La Mesa man sentenced for sexual relationship with minor
A Lemon Grove man and former Border Patrol agent was sentenced Jan. 20 to two years in state prison for having sex with a 17-year-old girl in 2015.
Daniel Alfredo Spear, 46, was ordered to register as a sex offender by San Diego Superior Court Judge David Rubin, who gave him credit for already serving 241 days in jail. He was fined $1,800.
“It was not a 1-time thing. This was akin to an affair,” said Deputy District Attorney Marisa Di Tillio. “He had multiple opportunities to walk away.”
A jury convicted Spear Sept. 22, 2016 of oral copulation and digital penetration of a minor and use of a minor in sexually explicit images on his cell phone. They acquitted him of four other counts.
Di Tillio asked for a prison term of three years and four months while his attorney, Kerry Armstrong, asked for 270 days in jail. Spear was fired from the Border Patrol after working there for 18 years. Armstrong said he had been assaulted while in jail.
A probation officer said she believed Spear could be rehabilitated. His wife was in the audience. He has no prior record.
Spear faces a second trial on Feb. 6 in El Cajon Superior Court in which he is accused of possessing ammunition in a safe at his home in violation of his bond conditions. Spear had given up all his firearms, but apparently did not think he was required to not possess ammunition, his attorney said.
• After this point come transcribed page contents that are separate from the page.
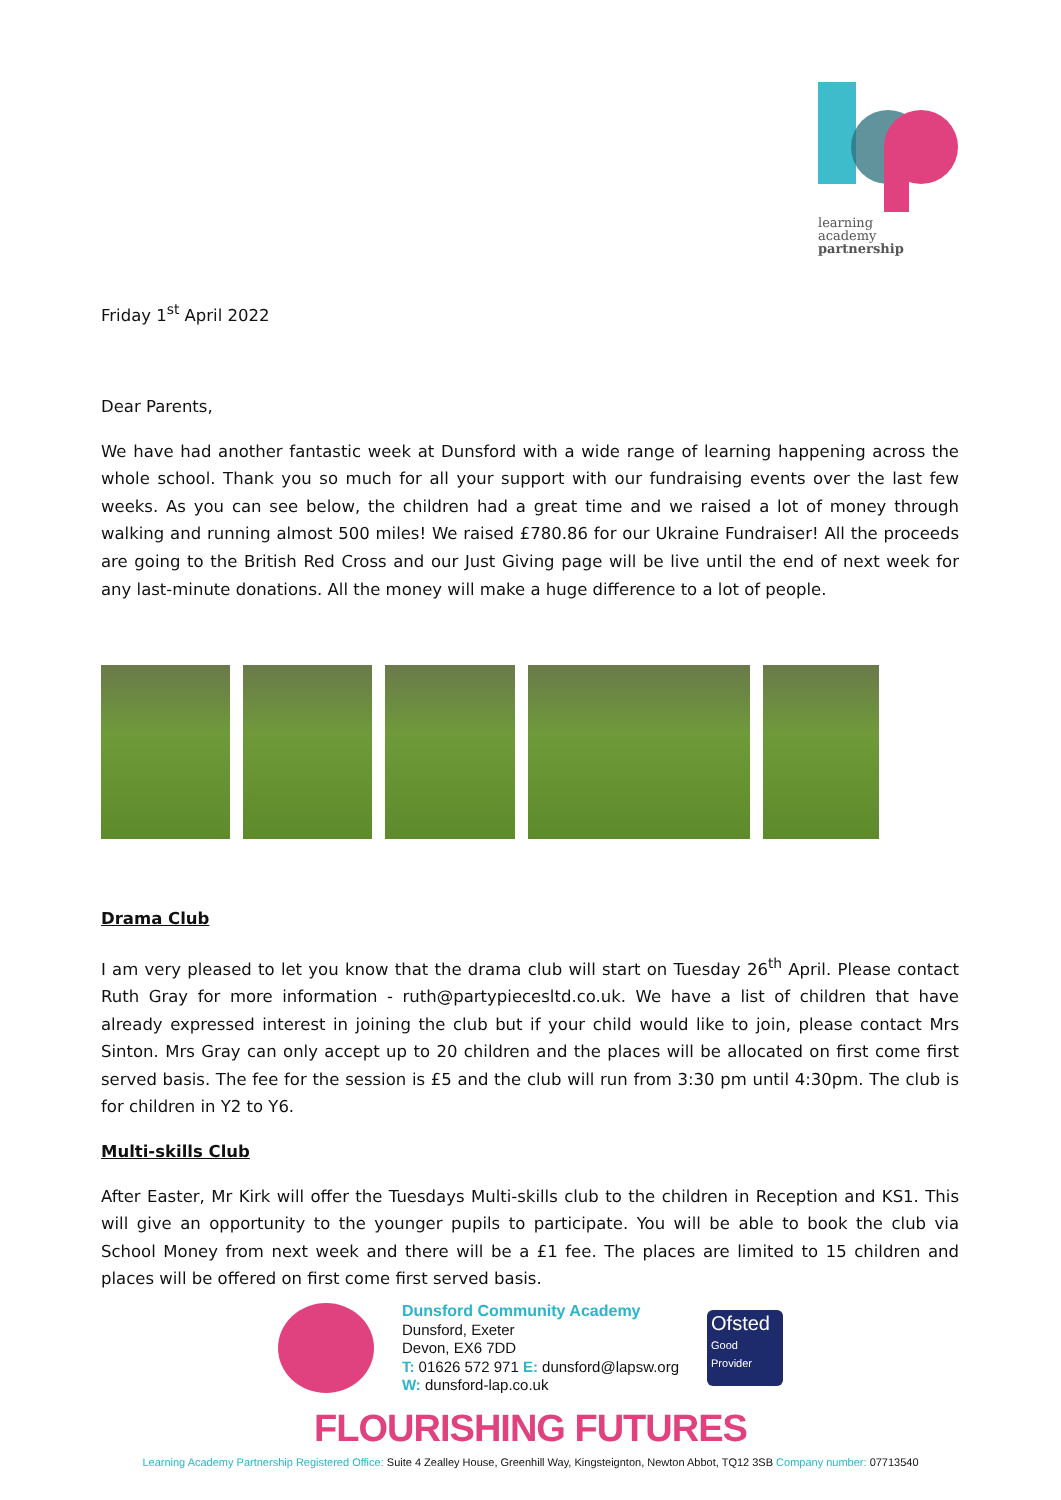learning
academy
partnership
Friday 1<sup>st</sup> April 2022
Dear Parents,
We have had another fantastic week at Dunsford with a wide range of learning happening across the whole school. Thank you so much for all your support with our fundraising events over the last few weeks. As you can see below, the children had a great time and we raised a lot of money through walking and running almost 500 miles! We raised £780.86 for our Ukraine Fundraiser! All the proceeds are going to the British Red Cross and our Just Giving page will be live until the end of next week for any last-minute donations. All the money will make a huge difference to a lot of people.
Drama Club
I am very pleased to let you know that the drama club will start on Tuesday 26<sup>th</sup> April. Please contact Ruth Gray for more information - ruth@partypiecesltd.co.uk. We have a list of children that have already expressed interest in joining the club but if your child would like to join, please contact Mrs Sinton. Mrs Gray can only accept up to 20 children and the places will be allocated on first come first served basis. The fee for the session is £5 and the club will run from 3:30 pm until 4:30pm. The club is for children in Y2 to Y6.
Multi-skills Club
After Easter, Mr Kirk will offer the Tuesdays Multi-skills club to the children in Reception and KS1. This will give an opportunity to the younger pupils to participate. You will be able to book the club via School Money from next week and there will be a £1 fee. The places are limited to 15 children and places will be offered on first come first served basis.
Dunsford Community Academy
Dunsford, Exeter
Devon, EX6 7DD
T: 01626 572 971 E: dunsford@lapsw.org
W: dunsford-lap.co.uk
Ofsted
Good
Provider
FLOURISHING FUTURES
Learning Academy Partnership Registered Office: Suite 4 Zealley House, Greenhill Way, Kingsteignton, Newton Abbot, TQ12 3SB Company number: 07713540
Spear denied the sexual contact with the teen-ager at trial.
Anti-fur activist sentenced
An anti-fur activist was sentenced Jan. 17 to 21 months in federal prison for damaging two homes in East County and was ordered to pay $423,477 in 14 incidents of massive vandalism.
Nicole Kissane, 30, formerly of Escondido, surrendered to prison the next day as ordered by U.S. District Court Judge Larry Burns in San Diego. Her boyfriend, Joseph Brian Buddenberg, 32, is serving a 2-year prison term for the same offenses.
Kissane and Buddenberg will share most of the restitution order. They spray painted “animal murderer” and “killer” at the residences of Kimberley Graf and her parents in La Mesa and Spring Valley in 2013. Two types of acid were spilled on their property and Graf’s fur business in San Diego was also damaged.
The judge told Kissane about what happened after she and Buddenberg released 500 minks from a farm in Iowa and how 130 of them were killed by cars or from heat stroke in just one day in Aug., 2013. Burns said the owner had to pick up dead minks on the road and many had their backs broken but were still alive.
Burns said the pair committed “a calculated, premeditated campaign of terror” to various people or businesses they singled out, such as slashing the tires of meat distribution trucks, gluing locks, and damaging a restaurant.
“Vandalizing homes and businesses with acid, glue and chemicals in the dark of night is a form of domestic terrorism,” said Acting U.S. Attorney Alana Robinson.
“Whatever your feelings about the fur industry, these sentences are a pretty strong signal that this isn’t the right way to effect change,” said Robinson.
Assistant U.S. Attorney John Parmley asked for an 18-month sentence, which Burns exceeded by three months. Burns said the 21-month sentence for Kissane “may deter others” from reckless vandalism.
Kissane’s attorney, Reuben Cahn, said she had “extraordinary” remorse after she learned how so many minks she had freed had horrible deaths.
“She’s learned her lesson,” said Cahn, who asked for a 15-month term and said she would be paying for restitution her entire life. “She wants to change her life.”
Kimberley Graf told reporters afterwards “We have a right to our legal, established business.”
A young woman supporter of Kissane yelled “murderer” to Graf and her parents while they talked with reporters in the downtown courthouse.
Both Buddenberg and Kissane pleaded guilty to conspiracy to violate the Animal Enterprise Terrorism Act. Buddenberg has a parole date set for Jan. 26, 2018. They were not members of any animal rights organization.